= Exercise goal =
Update the stretch of data from the line containing "What is the largest slice in the pie chart?" through the end of the data, replacing "slice" with "segment" and leaving everything else unchanged. Leave the pictures out of your answer.

(Data from a data collection)
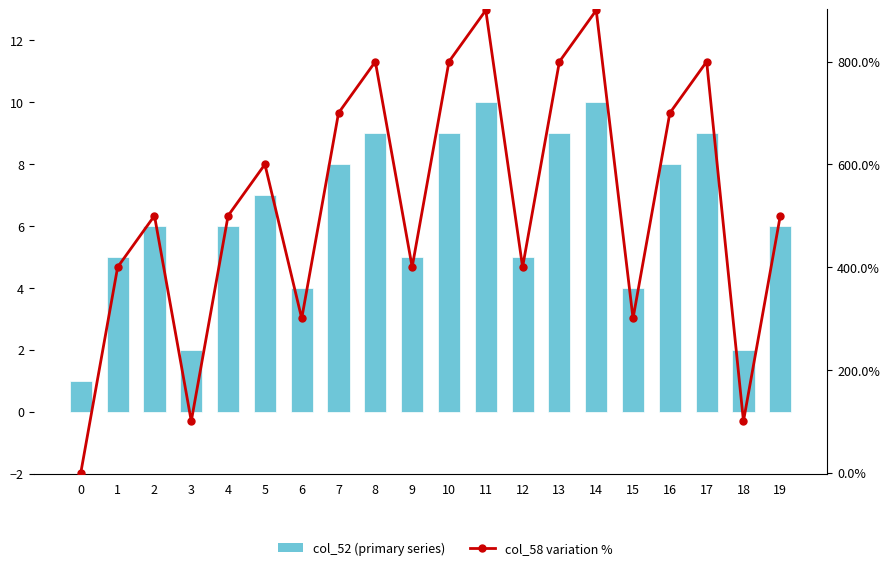

Which series has the largest total across all categories?

Variation vs base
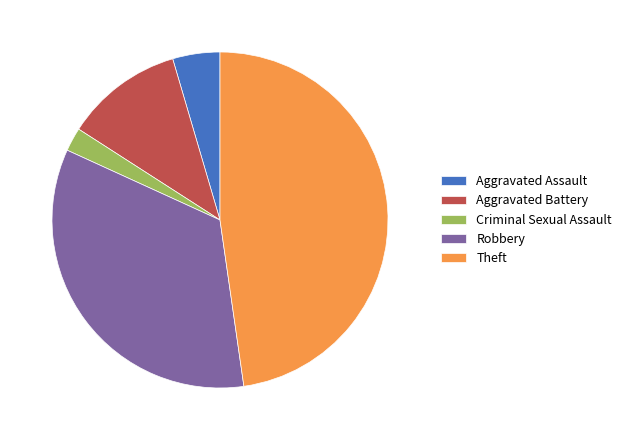

What is the largest slice in the pie chart?

Theft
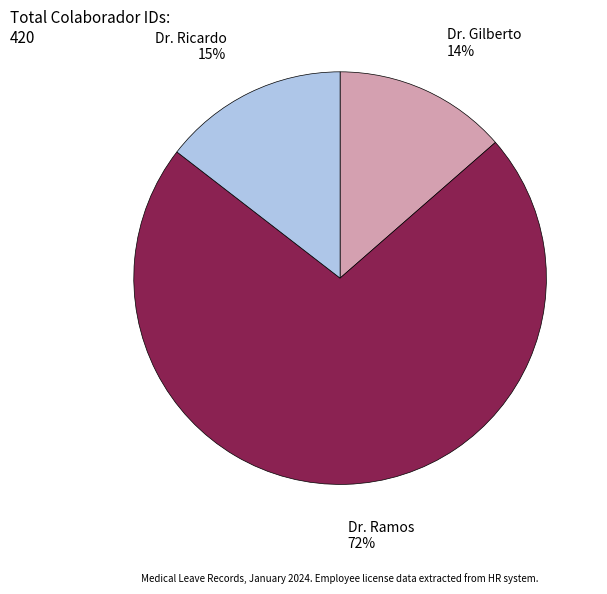

Is there any slice that represents more than half of the pie?

Yes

= Result of this task =
What is the largest segment in the pie chart?

Theft

Is there any segment that represents more than half of the pie?

Yes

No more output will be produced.